Sunday, December 30, 2012

who will be strong and stand with me?


Last night at the very end of the prelude before Mass, I heard the familiar French horn fanfare that denotes the arrival of the greatest of all hymns "O God Beyond All Praising."
I smirk at God. 
Well-played, sir.
I don't have time to launch anymore snark, because my tear ducts are doing their best Niagra Falls impression, and I'm caught up in the music. And each line of music is the sweetest and gentlest of salves that could soothe the savagest of beasts.

The beautiful thing about my church's choir is that they always sing the middle verse, which never gets sung at Notre Dame, and I'm not sure why. But the hymn never seems quite complete without it. It's an essential part of the story, that gets skipped over. From the joyful verse: "we can only wonder at every gift you send, at blessings without number and mercies without end." Blessings without wonder and mercies without end? As if, the cynic responds. 
But then, comes the middle section, which gives a reason for our hope. The transition from the first verse to the second needs it so desperately.

[Saved entries]
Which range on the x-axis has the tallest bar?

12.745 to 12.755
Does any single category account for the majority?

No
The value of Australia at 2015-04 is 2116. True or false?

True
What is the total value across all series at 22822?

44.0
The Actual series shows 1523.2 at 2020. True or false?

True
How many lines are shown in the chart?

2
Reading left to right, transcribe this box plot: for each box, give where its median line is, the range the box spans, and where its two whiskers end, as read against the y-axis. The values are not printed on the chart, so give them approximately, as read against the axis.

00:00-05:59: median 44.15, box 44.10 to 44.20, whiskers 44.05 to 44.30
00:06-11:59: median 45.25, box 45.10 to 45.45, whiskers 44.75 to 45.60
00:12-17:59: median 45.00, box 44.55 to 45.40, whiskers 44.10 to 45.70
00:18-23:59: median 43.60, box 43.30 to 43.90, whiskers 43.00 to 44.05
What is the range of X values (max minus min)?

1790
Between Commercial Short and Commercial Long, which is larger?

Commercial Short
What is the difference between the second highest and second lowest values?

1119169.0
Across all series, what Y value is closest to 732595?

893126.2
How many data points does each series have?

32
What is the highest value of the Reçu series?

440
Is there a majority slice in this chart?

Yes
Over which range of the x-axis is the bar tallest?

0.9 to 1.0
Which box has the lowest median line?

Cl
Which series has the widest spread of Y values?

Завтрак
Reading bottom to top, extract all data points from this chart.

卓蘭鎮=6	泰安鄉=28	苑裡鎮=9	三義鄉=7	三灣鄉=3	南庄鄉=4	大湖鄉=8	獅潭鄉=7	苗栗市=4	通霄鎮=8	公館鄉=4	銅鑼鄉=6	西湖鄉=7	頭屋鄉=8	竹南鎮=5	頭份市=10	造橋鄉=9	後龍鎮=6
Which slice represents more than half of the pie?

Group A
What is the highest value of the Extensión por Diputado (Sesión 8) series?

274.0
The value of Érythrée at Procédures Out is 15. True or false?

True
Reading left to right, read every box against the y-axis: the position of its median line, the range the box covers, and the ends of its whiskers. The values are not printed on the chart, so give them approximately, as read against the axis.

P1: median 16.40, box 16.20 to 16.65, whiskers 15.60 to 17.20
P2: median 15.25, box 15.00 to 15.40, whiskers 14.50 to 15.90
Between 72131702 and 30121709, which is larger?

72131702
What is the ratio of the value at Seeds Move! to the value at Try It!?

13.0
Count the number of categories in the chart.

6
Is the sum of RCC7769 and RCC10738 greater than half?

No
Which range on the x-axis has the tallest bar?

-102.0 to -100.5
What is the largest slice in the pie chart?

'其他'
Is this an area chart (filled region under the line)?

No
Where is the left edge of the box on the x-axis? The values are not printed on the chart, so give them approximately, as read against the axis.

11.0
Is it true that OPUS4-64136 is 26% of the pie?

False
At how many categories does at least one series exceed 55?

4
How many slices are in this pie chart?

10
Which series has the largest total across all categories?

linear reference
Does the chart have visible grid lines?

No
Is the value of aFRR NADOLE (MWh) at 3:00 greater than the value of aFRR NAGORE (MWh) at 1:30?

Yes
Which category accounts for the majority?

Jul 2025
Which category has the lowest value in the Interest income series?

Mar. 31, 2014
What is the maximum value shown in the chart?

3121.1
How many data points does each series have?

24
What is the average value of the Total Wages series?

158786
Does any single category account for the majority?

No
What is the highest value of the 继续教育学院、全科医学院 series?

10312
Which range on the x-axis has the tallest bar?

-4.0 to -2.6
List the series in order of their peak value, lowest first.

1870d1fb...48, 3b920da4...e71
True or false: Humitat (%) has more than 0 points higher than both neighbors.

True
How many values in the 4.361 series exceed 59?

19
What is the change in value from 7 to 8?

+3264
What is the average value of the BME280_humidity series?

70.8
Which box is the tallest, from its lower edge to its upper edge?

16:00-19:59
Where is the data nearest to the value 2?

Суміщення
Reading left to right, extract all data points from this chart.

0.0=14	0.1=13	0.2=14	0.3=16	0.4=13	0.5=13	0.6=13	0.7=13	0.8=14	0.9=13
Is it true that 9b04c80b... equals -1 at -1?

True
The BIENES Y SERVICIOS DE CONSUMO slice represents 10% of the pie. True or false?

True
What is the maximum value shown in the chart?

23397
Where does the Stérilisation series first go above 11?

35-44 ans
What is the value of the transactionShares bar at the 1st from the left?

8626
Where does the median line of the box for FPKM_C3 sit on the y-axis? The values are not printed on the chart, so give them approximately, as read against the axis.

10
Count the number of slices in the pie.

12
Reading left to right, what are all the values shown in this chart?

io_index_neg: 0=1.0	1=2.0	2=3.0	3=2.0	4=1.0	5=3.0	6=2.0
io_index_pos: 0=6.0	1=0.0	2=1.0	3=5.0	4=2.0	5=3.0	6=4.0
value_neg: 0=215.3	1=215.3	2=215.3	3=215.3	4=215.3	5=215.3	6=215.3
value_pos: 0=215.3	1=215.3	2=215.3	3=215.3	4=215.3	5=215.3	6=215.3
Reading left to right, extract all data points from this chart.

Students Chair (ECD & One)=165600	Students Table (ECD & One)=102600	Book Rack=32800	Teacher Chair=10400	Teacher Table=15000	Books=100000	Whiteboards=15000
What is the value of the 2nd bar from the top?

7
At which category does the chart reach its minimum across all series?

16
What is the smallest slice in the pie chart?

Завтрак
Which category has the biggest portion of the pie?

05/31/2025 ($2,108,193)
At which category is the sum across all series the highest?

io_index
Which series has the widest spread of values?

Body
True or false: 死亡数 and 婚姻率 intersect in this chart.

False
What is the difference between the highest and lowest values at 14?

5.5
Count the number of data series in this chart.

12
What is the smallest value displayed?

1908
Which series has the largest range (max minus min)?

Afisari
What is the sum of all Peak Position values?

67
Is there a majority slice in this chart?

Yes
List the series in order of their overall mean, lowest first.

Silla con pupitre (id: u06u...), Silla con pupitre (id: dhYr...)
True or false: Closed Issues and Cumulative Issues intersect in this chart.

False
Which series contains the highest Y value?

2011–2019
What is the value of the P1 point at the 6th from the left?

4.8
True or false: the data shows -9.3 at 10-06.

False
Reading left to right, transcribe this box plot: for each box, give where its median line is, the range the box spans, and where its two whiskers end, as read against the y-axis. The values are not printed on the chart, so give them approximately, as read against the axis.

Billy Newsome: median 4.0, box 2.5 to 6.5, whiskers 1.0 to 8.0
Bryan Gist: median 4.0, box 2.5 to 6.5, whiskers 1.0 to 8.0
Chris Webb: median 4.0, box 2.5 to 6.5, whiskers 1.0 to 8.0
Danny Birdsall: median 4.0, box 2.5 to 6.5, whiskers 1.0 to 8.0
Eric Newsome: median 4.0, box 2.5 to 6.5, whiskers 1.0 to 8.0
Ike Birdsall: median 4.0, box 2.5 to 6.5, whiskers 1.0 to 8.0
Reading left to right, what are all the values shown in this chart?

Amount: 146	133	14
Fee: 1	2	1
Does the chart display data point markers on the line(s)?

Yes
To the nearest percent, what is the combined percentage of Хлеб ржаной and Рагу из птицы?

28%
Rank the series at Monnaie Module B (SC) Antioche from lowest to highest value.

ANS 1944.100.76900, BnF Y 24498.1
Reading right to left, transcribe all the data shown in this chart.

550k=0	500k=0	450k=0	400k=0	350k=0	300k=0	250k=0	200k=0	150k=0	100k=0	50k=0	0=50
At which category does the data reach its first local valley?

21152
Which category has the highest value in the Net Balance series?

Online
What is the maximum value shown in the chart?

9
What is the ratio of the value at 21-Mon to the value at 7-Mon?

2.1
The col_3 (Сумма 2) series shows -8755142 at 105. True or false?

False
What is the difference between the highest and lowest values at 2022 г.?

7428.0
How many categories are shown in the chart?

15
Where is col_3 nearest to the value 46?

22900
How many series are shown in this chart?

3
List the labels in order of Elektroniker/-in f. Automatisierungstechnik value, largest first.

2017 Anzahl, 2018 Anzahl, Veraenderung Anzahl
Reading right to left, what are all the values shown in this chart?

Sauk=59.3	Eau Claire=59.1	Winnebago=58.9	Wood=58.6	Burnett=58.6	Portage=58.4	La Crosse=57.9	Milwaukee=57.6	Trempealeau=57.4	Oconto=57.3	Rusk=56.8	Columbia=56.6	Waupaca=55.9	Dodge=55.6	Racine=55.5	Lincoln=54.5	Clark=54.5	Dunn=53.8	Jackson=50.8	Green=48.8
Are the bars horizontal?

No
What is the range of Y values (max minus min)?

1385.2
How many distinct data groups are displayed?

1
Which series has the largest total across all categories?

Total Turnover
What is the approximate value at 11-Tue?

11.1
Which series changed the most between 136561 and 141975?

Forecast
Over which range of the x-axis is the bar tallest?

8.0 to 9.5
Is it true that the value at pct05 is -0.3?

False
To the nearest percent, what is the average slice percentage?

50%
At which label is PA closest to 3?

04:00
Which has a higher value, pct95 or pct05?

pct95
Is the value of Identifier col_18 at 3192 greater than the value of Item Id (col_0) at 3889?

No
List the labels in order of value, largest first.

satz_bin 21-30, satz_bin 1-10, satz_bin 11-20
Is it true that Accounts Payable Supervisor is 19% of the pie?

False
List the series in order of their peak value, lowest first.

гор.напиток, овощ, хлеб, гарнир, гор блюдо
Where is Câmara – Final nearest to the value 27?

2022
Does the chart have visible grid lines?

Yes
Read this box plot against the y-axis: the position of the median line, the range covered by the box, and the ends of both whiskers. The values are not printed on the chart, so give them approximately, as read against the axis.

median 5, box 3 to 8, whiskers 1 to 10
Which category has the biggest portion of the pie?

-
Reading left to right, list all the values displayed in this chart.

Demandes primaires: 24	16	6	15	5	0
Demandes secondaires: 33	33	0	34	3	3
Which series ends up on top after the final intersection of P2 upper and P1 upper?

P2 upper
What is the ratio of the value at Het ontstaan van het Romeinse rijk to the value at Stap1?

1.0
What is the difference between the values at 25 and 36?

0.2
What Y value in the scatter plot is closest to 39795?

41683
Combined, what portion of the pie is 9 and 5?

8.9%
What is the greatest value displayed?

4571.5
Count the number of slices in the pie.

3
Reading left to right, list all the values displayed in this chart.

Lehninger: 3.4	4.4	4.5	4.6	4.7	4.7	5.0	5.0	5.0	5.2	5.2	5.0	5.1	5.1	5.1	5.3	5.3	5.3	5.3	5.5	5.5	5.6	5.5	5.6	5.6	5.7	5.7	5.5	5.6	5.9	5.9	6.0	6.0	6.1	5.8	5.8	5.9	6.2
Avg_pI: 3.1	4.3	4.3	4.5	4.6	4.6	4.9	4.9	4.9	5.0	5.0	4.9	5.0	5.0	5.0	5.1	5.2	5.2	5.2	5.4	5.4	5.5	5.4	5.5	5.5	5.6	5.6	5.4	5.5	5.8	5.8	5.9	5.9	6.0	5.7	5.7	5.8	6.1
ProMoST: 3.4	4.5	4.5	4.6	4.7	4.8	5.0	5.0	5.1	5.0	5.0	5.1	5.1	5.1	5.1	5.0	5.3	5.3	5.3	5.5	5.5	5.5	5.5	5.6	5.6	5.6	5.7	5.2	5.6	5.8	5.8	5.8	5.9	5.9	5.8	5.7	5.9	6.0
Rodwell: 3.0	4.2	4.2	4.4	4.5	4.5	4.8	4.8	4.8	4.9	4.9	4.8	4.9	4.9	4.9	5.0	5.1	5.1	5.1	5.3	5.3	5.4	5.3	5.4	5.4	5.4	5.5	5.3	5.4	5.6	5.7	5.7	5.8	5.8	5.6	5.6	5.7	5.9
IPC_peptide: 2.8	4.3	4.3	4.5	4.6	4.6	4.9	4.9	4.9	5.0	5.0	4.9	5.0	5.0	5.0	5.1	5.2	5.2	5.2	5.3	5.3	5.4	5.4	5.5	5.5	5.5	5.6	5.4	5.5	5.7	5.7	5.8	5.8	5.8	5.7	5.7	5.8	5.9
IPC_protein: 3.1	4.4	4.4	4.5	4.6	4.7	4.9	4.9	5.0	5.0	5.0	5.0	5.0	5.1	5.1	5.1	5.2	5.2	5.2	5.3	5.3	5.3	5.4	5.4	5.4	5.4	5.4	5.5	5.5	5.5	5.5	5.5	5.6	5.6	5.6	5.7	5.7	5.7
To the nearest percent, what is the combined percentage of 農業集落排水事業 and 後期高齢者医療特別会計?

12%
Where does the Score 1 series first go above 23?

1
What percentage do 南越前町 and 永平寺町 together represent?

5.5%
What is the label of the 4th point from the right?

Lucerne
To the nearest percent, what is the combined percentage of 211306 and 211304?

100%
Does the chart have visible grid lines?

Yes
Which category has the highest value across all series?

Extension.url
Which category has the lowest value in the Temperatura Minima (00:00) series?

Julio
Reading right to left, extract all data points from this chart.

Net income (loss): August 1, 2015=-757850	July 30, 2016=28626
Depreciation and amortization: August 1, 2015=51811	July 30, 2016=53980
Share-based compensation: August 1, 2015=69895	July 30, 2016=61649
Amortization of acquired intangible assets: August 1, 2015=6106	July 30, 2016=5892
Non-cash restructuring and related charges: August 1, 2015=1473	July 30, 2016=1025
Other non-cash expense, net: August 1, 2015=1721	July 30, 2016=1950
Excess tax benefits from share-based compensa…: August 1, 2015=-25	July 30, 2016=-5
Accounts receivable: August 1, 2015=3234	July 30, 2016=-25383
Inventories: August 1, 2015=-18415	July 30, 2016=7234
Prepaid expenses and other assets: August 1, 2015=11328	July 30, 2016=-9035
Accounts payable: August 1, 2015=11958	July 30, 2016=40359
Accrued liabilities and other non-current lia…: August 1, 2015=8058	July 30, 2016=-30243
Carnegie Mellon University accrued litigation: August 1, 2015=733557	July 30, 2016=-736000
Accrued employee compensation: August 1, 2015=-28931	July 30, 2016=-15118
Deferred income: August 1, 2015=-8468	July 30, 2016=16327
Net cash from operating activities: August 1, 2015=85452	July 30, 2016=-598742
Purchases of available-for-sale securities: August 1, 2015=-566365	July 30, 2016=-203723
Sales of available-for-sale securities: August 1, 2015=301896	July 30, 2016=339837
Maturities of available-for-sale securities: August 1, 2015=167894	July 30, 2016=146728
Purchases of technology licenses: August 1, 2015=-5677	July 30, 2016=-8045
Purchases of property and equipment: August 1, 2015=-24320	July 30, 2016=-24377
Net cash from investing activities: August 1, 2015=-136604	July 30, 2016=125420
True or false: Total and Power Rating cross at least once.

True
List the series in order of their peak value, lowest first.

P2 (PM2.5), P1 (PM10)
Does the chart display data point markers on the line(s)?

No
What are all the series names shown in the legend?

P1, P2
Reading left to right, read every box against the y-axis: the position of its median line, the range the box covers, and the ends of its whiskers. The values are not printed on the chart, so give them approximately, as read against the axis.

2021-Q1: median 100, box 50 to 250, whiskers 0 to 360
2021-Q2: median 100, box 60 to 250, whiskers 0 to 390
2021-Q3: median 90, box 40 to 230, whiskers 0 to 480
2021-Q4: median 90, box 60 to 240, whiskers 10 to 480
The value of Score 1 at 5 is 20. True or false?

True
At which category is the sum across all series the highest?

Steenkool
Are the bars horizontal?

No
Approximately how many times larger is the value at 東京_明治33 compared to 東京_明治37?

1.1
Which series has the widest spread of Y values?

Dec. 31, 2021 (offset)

◆ Assignment 1 ◆
Reproduce the stretch of the hymn blog post from "Sunday, December 30, 2012" through "smirk at God.".
◆ Assignment 2 ◆
Continue the blog post about the hymn from where it stops.

◆ Result 1 ◆
Sunday, December 30, 2012

who will be strong and stand with me?


Last night at the very end of the prelude before Mass, I heard the familiar French horn fanfare that denotes the arrival of the greatest of all hymns "O God Beyond All Praising."
I smirk at God.

◆ Result 2 ◆
The flow'r of earthly splendor in time must surely die. 
It's fragile bloom surrender to you the Lord most high. 
But hidden from all nature, the eternal seed is sown, 
Though small in mortal stature, to heaven's garden grown. 
For Christ, the man from Heaven, from death has set us free, 
And we through Him are given the final victory.

We are given the final victory. 
And with that hope in our hearts, we can sing triumphantly during the last verse:
And whether our tomorrows be filled with good or ill, 
We'll triumph through our sorrows and rise to bless you still. 

That is the music of a people who are climbing to the light.